Written task:
Pick out each line in the entries below that contains the string "JSON", treating uppercase and lowercase as different.

Extracted records:
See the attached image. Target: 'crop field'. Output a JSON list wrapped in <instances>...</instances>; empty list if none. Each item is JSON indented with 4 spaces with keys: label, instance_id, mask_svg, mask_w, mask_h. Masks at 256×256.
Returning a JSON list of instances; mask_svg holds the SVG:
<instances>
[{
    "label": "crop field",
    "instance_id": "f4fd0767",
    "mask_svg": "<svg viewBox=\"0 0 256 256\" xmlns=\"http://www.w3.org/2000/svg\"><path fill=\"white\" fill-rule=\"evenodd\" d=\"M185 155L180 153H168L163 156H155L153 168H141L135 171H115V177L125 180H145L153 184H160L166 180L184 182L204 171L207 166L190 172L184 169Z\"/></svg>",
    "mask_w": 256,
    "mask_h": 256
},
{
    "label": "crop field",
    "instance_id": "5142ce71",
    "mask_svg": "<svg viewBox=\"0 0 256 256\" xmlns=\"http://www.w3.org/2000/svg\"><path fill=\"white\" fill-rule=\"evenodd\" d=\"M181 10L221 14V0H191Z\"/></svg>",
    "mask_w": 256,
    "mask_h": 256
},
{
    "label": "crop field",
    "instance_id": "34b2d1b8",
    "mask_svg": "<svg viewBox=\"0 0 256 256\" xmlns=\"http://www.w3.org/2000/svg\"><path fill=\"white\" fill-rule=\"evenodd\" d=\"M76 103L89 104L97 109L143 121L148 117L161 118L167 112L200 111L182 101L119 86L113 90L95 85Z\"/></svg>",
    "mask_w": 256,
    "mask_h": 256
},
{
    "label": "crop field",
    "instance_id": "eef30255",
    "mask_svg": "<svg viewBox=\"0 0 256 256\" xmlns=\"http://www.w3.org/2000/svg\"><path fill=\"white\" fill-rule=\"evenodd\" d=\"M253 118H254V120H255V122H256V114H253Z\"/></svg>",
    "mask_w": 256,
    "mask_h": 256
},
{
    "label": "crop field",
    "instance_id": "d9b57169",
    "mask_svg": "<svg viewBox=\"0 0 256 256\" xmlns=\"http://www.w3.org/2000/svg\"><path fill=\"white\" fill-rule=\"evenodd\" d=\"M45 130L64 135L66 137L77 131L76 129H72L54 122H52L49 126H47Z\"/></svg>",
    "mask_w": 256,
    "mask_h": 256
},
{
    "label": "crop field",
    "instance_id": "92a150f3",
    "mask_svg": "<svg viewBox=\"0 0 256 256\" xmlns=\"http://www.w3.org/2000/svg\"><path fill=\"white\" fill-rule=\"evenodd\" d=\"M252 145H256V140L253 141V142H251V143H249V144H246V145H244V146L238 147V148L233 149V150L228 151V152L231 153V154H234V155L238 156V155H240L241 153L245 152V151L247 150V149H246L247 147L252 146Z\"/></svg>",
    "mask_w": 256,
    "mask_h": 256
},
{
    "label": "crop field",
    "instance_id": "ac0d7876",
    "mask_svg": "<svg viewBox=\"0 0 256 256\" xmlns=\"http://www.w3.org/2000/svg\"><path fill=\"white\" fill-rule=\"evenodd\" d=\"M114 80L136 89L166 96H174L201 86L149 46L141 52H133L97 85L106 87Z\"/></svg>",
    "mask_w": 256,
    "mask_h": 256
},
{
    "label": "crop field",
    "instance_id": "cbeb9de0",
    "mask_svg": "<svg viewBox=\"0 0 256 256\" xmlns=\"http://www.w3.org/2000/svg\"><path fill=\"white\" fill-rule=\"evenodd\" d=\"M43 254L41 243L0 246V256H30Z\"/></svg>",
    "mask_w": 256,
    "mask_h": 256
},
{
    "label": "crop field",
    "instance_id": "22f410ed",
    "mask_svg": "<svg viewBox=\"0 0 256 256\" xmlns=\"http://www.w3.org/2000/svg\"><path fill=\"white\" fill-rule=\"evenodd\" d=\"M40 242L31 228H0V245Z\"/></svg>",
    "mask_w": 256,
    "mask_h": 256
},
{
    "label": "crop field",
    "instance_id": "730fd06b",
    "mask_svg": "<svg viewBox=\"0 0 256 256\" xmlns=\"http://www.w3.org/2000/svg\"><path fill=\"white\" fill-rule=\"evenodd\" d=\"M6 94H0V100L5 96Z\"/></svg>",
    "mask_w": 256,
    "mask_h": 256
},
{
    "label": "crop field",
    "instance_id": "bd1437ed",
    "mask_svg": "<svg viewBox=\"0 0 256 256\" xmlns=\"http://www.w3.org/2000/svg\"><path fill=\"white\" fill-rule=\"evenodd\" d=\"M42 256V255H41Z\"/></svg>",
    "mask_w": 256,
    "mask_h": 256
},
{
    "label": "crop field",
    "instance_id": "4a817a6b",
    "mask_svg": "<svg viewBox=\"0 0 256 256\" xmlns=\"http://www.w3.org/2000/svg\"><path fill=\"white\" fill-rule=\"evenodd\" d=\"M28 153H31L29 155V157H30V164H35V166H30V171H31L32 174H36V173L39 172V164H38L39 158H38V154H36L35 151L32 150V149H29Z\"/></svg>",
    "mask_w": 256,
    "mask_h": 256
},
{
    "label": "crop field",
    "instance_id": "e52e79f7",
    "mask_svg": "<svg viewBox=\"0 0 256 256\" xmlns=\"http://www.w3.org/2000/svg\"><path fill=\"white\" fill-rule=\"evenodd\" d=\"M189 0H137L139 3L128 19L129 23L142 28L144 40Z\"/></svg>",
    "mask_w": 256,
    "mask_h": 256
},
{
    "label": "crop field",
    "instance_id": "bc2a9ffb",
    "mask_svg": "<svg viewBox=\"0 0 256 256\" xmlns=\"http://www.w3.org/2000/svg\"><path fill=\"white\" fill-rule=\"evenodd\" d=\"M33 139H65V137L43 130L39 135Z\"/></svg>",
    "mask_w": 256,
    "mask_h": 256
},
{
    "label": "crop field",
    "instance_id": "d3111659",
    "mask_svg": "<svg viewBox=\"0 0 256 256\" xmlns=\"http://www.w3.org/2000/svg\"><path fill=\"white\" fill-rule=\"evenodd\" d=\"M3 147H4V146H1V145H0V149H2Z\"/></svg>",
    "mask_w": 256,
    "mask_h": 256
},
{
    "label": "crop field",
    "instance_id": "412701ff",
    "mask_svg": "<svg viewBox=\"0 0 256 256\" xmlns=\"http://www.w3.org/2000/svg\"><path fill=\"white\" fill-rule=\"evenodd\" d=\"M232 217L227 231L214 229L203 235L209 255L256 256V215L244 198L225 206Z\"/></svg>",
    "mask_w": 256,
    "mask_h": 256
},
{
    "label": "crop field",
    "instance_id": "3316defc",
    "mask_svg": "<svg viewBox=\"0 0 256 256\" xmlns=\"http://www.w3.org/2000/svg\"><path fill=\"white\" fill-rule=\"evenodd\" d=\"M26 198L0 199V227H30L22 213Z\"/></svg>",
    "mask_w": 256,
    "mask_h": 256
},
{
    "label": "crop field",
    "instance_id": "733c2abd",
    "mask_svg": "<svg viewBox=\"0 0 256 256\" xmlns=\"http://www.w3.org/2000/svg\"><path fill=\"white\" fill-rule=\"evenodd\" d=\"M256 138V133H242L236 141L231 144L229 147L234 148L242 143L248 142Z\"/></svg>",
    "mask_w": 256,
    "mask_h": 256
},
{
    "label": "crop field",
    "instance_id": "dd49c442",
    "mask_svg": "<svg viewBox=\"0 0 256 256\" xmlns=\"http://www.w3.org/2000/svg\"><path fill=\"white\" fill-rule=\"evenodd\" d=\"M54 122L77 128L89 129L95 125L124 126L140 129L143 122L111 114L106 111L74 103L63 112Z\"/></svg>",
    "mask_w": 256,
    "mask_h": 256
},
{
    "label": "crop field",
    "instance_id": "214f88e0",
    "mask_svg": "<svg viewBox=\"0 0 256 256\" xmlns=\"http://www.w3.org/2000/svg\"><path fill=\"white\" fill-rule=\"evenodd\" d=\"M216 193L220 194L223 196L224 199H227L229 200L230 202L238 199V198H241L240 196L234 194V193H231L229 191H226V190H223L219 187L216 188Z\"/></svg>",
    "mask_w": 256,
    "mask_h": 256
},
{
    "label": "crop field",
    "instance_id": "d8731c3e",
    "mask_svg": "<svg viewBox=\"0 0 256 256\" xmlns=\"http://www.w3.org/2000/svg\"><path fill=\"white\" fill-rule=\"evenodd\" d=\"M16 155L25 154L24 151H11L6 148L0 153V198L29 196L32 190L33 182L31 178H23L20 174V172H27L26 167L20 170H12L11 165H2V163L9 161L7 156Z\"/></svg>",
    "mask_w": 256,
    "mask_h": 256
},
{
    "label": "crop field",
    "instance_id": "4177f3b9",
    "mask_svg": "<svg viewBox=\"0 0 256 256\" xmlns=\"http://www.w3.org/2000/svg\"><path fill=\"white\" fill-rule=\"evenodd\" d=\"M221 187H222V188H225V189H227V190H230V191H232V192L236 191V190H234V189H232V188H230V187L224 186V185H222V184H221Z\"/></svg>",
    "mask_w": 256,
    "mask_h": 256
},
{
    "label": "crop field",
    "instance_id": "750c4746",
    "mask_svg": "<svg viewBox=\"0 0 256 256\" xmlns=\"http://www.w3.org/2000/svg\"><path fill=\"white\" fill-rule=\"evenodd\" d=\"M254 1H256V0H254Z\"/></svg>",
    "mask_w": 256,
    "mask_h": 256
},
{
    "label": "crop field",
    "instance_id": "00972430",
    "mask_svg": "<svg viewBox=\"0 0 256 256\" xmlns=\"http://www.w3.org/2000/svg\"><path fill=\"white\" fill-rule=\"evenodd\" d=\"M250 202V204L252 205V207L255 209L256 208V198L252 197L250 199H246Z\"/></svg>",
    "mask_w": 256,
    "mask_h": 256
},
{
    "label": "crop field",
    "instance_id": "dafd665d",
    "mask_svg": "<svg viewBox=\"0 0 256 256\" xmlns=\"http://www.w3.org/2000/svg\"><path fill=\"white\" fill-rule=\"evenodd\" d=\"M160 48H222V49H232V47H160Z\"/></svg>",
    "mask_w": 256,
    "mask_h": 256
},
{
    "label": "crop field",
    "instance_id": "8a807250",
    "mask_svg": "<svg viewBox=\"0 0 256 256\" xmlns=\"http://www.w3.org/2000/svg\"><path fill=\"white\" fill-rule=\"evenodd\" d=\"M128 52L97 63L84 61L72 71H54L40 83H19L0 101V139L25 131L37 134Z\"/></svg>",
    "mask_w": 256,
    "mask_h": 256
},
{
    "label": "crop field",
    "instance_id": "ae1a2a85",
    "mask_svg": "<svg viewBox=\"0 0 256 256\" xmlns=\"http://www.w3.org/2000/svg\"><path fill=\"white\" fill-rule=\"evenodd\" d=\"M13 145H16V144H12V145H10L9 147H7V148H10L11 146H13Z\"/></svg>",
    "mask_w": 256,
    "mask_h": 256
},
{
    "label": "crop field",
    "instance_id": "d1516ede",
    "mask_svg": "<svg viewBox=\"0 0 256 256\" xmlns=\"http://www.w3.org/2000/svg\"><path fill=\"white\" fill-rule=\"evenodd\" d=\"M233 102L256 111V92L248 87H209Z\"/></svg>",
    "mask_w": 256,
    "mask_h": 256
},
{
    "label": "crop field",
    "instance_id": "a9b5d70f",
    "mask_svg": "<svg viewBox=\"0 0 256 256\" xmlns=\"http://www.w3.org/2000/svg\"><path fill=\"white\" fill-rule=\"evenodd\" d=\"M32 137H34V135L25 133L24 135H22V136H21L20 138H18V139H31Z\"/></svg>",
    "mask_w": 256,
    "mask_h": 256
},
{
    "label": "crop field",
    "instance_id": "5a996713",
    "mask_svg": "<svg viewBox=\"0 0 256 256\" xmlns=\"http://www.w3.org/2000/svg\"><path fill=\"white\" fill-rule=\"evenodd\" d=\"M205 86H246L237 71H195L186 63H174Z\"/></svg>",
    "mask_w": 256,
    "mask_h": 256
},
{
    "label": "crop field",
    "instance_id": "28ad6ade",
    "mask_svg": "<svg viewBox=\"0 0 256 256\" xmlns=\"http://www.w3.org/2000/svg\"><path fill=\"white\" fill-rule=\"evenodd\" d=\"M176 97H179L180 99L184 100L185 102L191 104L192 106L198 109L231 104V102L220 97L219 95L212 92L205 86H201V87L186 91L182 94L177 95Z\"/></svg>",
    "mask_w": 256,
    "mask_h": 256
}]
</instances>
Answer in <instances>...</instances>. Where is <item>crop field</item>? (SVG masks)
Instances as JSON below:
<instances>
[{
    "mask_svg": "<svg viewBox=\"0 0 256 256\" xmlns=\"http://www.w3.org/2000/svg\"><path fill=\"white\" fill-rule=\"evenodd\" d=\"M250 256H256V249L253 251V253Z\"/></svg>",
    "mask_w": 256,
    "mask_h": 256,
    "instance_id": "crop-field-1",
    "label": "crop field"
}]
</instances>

Task response:
See the attached image. Target: 'crop field'. Output a JSON list wrapped in <instances>...</instances>; empty list if none. Each item is JSON indented with 4 spaces with keys: label, instance_id, mask_svg, mask_w, mask_h. Masks at 256×256.
Returning a JSON list of instances; mask_svg holds the SVG:
Instances as JSON below:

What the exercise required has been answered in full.